In order to achieve the 2-degree target of the Paris Climate Agreement, the global economy must be CO2-neutral in 26 years at the latest. Source: Mercator Research Institute on Global Commons and Climate Change (2019).

When Greta Thunberg suggested at one point that nuclear power might have a role in decarbonization she faced harsh criticism from German environmentalists – and quickly withdrew the thought. Why do you think are Germans so much more fearful when it comes to nuclear power than people in other countries?

To be honest, this is something I have asked myself. I think there is some psychological factor that plays in here. In Sweden we feel that there is a responsible handling of nuclear power in the country and people are not so concerned about the security risks. There must have been so much debate in Germany in which the arguments of the security risks have been so central that they have left a bit of scare in Germany over nuclear power – which we have not seen in the Nordic countries. It could well be that you in Germany have come further in your general awareness of risks related to nuclear power. It could also be that Swedes make, on reasonable ground, a different risk assessment. Irrespective, one fact is on the table for all to see, namely that Nuclear power is more expensive than renewable energy.

Could this fear also become an issue when it comes to Carbon capture and storage (CCS) systems? Some people are quite optimistic about these technologies. What’s your view?

I share this careful optimism. Not only that. I would also say that scientifically my conclusion is that we have no choice but to use CCS. Without CCS we will fail in delivering on the Paris Agreement in the long term. Because the transition towards a decarbonized world economy in 30 years time is very difficult and almost impossible to achieve. Even if we succeed in consequent reduction we still need negative emissions to stay well below 2. So whether you like it or not, CCS will be a necessity. This technology should hence be further explored scientifically. While I understand the concerns of citizens, I have to say that storing gas underground is nothing new. Yet in Germany it has to some extent been hijacked by fear-based arguments.
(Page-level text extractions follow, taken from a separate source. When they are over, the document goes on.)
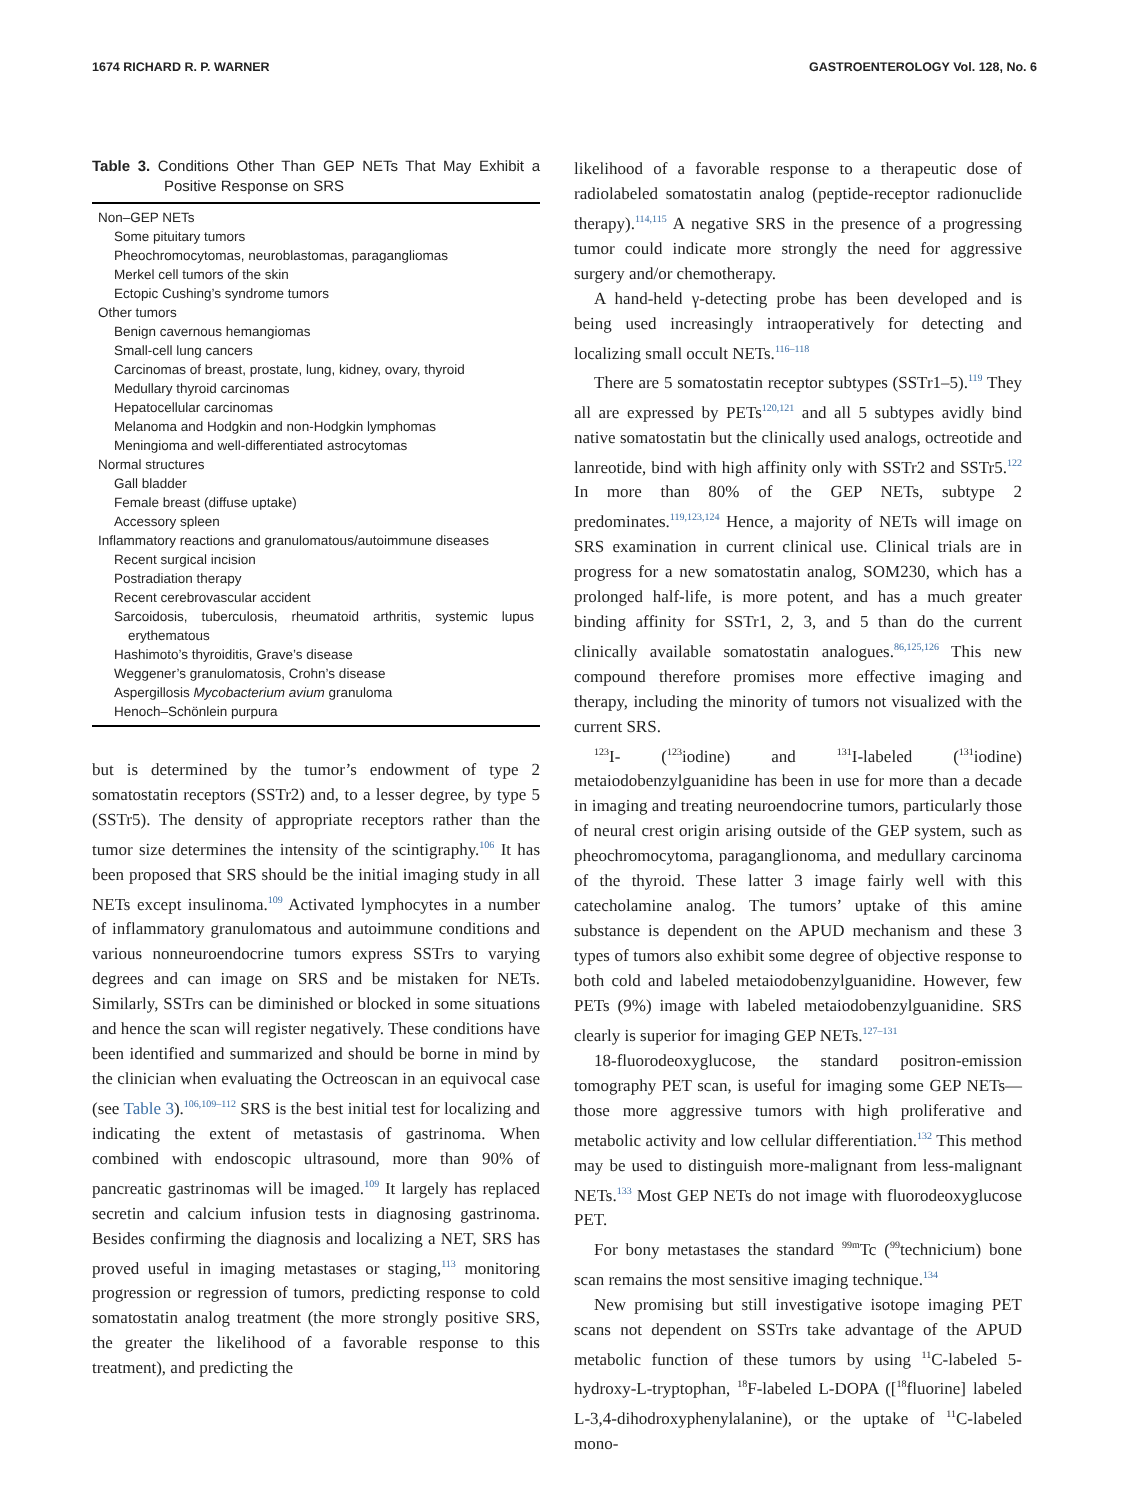1674 RICHARD R. P. WARNER GASTROENTEROLOGY Vol. 128, No. 6
Table 3. Conditions Other Than GEP NETs That May Exhibit a Positive Response on SRS
| Non–GEP NETs |
| Some pituitary tumors |
| Pheochromocytomas, neuroblastomas, paragangliomas |
| Merkel cell tumors of the skin |
| Ectopic Cushing’s syndrome tumors |
| Other tumors |
| Benign cavernous hemangiomas |
| Small-cell lung cancers |
| Carcinomas of breast, prostate, lung, kidney, ovary, thyroid |
| Medullary thyroid carcinomas |
| Hepatocellular carcinomas |
| Melanoma and Hodgkin and non-Hodgkin lymphomas |
| Meningioma and well-differentiated astrocytomas |
| Normal structures |
| Gall bladder |
| Female breast (diffuse uptake) |
| Accessory spleen |
| Inflammatory reactions and granulomatous/autoimmune diseases |
| Recent surgical incision |
| Postradiation therapy |
| Recent cerebrovascular accident |
| Sarcoidosis, tuberculosis, rheumatoid arthritis, systemic lupus erythematous |
| Hashimoto’s thyroiditis, Grave’s disease |
| Weggener’s granulomatosis, Crohn’s disease |
| Aspergillosis Mycobacterium avium granuloma |
| Henoch–Schönlein purpura |
but is determined by the tumor’s endowment of type 2 somatostatin receptors (SSTr2) and, to a lesser degree, by type 5 (SSTr5). The density of appropriate receptors rather than the tumor size determines the intensity of the scintigraphy.<sup>106</sup> It has been proposed that SRS should be the initial imaging study in all NETs except insulinoma.<sup>109</sup> Activated lymphocytes in a number of inflammatory granulomatous and autoimmune conditions and various nonneuroendocrine tumors express SSTrs to varying degrees and can image on SRS and be mistaken for NETs. Similarly, SSTrs can be diminished or blocked in some situations and hence the scan will register negatively. These conditions have been identified and summarized and should be borne in mind by the clinician when evaluating the Octreoscan in an equivocal case (see Table 3).<sup>106,109–112</sup> SRS is the best initial test for localizing and indicating the extent of metastasis of gastrinoma. When combined with endoscopic ultrasound, more than 90% of pancreatic gastrinomas will be imaged.<sup>109</sup> It largely has replaced secretin and calcium infusion tests in diagnosing gastrinoma. Besides confirming the diagnosis and localizing a NET, SRS has proved useful in imaging metastases or staging,<sup>113</sup> monitoring progression or regression of tumors, predicting response to cold somatostatin analog treatment (the more strongly positive SRS, the greater the likelihood of a favorable response to this treatment), and predicting the
likelihood of a favorable response to a therapeutic dose of radiolabeled somatostatin analog (peptide-receptor radionuclide therapy).<sup>114,115</sup> A negative SRS in the presence of a progressing tumor could indicate more strongly the need for aggressive surgery and/or chemotherapy.
A hand-held γ-detecting probe has been developed and is being used increasingly intraoperatively for detecting and localizing small occult NETs.<sup>116–118</sup>
There are 5 somatostatin receptor subtypes (SSTr1–5).<sup>119</sup> They all are expressed by PETs<sup>120,121</sup> and all 5 subtypes avidly bind native somatostatin but the clinically used analogs, octreotide and lanreotide, bind with high affinity only with SSTr2 and SSTr5.<sup>122</sup> In more than 80% of the GEP NETs, subtype 2 predominates.<sup>119,123,124</sup> Hence, a majority of NETs will image on SRS examination in current clinical use. Clinical trials are in progress for a new somatostatin analog, SOM230, which has a prolonged half-life, is more potent, and has a much greater binding affinity for SSTr1, 2, 3, and 5 than do the current clinically available somatostatin analogues.<sup>86,125,126</sup> This new compound therefore promises more effective imaging and therapy, including the minority of tumors not visualized with the current SRS.
<sup>123</sup>I- (<sup>123</sup>iodine) and <sup>131</sup>I-labeled (<sup>131</sup>iodine) metaiodobenzylguanidine has been in use for more than a decade in imaging and treating neuroendocrine tumors, particularly those of neural crest origin arising outside of the GEP system, such as pheochromocytoma, paraganglionoma, and medullary carcinoma of the thyroid. These latter 3 image fairly well with this catecholamine analog. The tumors’ uptake of this amine substance is dependent on the APUD mechanism and these 3 types of tumors also exhibit some degree of objective response to both cold and labeled metaiodobenzylguanidine. However, few PETs (9%) image with labeled metaiodobenzylguanidine. SRS clearly is superior for imaging GEP NETs.<sup>127–131</sup>
18-fluorodeoxyglucose, the standard positron-emission tomography PET scan, is useful for imaging some GEP NETs—those more aggressive tumors with high proliferative and metabolic activity and low cellular differentiation.<sup>132</sup> This method may be used to distinguish more-malignant from less-malignant NETs.<sup>133</sup> Most GEP NETs do not image with fluorodeoxyglucose PET.
For bony metastases the standard <sup>99m</sup>Tc (<sup>99</sup>technicium) bone scan remains the most sensitive imaging technique.<sup>134</sup>
New promising but still investigative isotope imaging PET scans not dependent on SSTrs take advantage of the APUD metabolic function of these tumors by using <sup>11</sup>C-labeled 5-hydroxy-L-tryptophan, <sup>18</sup>F-labeled L-DOPA ([<sup>18</sup>fluorine] labeled L-3,4-dihodroxyphenylalanine), or the uptake of <sup>11</sup>C-labeled mono-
Which question that we haven’t asked would you still like to answer?

Perhaps the question whether there is a little kind of sustainability argument now in the midst of this health crisis. And I would say the answer is “yes”. There is a very strong case for sustainability because the pandemic was predicted. We have seen an increasing frequency of this kind of zoonotic virus spillovers from nature to humans over the last 20 years. And this is the outcome of our unsustainable management of a globalized world with the destruction of ecosystems and wild life penetrating more urban landscapes. So, there is a need to think of sustainability not only as a job-creator and economy developer. It’s also about building resilience to deal with future crises. In doing so as Daimler you can have a win-win-situation.